Armando De La Torre
Ese término lo han hecho de actualidad ciertos pensadores liberales contemporáneos desde que James Buchanan, premio Nobel de Economía en 1986, lo mencionó en su opus magnum El Cálculo del Consenso (1962).
Según ese autor, el lenguaje de la teoría política en Occidente, sobre todo a partir de J.J. Rousseau, ha estado crecientemente sujeto a un lenguaje “romántico”, es decir, aquel que se apoya en el supuesto emocional, poco o nada realista, de que la clase gobernante, y los burócratas a su servicio, son de naturaleza más generosa y desinteresada que nosotros, el resto de los mortales. O sea, que todos los de a pie tendemos egoístamente a anteponer nuestros intereses personales y familiares a los sociales y comunes, pero ELLOS no.

* * * * * * * * *

### ACCIÓN REQUERIDA 1
Según el texto sobre el lenguaje romántico en la teoría política, ¿en qué año recibió James Buchanan el premio Nobel de Economía?
### ACCIÓN REQUERIDA 2
Del texto sobre el lenguaje romántico en la teoría política, reproduzca el pasaje comenzando por "Según ese autor, el" y continuando hasta "pero ELLOS no.", cambiando "burócratas" por "funcionarios".
No se requieren los registros.

[Datos de reconstrucción de escenas multivista]
* * * * * * * * *

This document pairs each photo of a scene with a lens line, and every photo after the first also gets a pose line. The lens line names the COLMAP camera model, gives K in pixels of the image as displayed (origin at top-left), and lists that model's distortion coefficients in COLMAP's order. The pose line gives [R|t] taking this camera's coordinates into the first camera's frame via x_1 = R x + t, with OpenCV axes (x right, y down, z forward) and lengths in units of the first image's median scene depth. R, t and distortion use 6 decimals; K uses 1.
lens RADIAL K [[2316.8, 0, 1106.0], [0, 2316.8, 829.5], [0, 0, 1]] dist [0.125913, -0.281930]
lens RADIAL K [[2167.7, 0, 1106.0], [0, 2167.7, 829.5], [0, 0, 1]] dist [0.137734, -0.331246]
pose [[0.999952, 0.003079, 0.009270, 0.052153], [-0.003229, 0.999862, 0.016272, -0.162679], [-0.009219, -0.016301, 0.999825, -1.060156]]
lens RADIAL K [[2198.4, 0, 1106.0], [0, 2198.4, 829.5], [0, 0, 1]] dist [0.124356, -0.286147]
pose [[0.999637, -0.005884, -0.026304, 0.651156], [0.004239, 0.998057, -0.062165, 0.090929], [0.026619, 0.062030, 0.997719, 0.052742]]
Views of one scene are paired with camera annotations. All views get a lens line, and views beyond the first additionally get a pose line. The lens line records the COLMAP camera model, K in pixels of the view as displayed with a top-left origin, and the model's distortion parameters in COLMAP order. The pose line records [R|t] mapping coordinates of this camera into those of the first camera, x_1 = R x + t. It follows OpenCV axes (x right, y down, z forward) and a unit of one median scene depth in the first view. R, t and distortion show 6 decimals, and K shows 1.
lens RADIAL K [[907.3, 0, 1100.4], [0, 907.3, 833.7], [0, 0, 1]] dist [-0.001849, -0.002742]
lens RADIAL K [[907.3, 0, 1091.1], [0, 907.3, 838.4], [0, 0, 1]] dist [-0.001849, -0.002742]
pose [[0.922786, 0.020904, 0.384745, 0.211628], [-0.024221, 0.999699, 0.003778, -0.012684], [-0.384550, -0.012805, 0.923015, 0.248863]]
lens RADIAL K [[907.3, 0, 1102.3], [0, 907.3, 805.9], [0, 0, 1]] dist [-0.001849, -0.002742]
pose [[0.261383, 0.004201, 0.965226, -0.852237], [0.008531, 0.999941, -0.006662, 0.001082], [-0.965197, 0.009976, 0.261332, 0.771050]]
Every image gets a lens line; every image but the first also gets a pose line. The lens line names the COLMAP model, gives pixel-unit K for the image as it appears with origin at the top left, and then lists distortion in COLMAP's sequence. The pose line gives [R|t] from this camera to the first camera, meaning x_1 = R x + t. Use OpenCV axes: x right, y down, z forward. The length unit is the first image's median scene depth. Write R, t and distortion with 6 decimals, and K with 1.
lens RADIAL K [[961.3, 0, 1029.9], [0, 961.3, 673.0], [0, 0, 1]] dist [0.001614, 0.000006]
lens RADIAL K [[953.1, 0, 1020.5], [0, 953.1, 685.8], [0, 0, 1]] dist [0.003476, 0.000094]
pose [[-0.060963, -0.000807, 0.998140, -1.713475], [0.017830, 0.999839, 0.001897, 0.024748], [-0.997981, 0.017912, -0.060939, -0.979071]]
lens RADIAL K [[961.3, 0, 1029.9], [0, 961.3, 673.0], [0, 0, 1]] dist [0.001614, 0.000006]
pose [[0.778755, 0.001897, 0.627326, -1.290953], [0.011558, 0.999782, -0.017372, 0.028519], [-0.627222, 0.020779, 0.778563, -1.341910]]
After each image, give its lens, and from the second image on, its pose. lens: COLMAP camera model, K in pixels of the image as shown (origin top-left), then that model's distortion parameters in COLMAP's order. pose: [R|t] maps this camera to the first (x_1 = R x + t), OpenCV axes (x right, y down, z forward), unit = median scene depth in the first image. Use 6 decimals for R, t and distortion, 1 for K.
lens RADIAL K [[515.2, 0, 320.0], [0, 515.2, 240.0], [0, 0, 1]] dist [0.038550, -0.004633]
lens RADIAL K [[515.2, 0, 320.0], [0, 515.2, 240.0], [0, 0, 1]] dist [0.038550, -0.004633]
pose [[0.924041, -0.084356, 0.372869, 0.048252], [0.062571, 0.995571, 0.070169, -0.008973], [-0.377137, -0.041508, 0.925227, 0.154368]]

* * * * * * * * *

### RESPUESTA FINAL 1
En 1986.

### RESPUESTA FINAL 2
Según ese autor, el lenguaje de la teoría política en Occidente, sobre todo a partir de J.J. Rousseau, ha estado crecientemente sujeto a un lenguaje “romántico”, es decir, aquel que se apoya en el supuesto emocional, poco o nada realista, de que la clase gobernante, y los funcionarios a su servicio, son de naturaleza más generosa y desinteresada que nosotros, el resto de los mortales. O sea, que todos los de a pie tendemos egoístamente a anteponer nuestros intereses personales y familiares a los sociales y comunes, pero ELLOS no.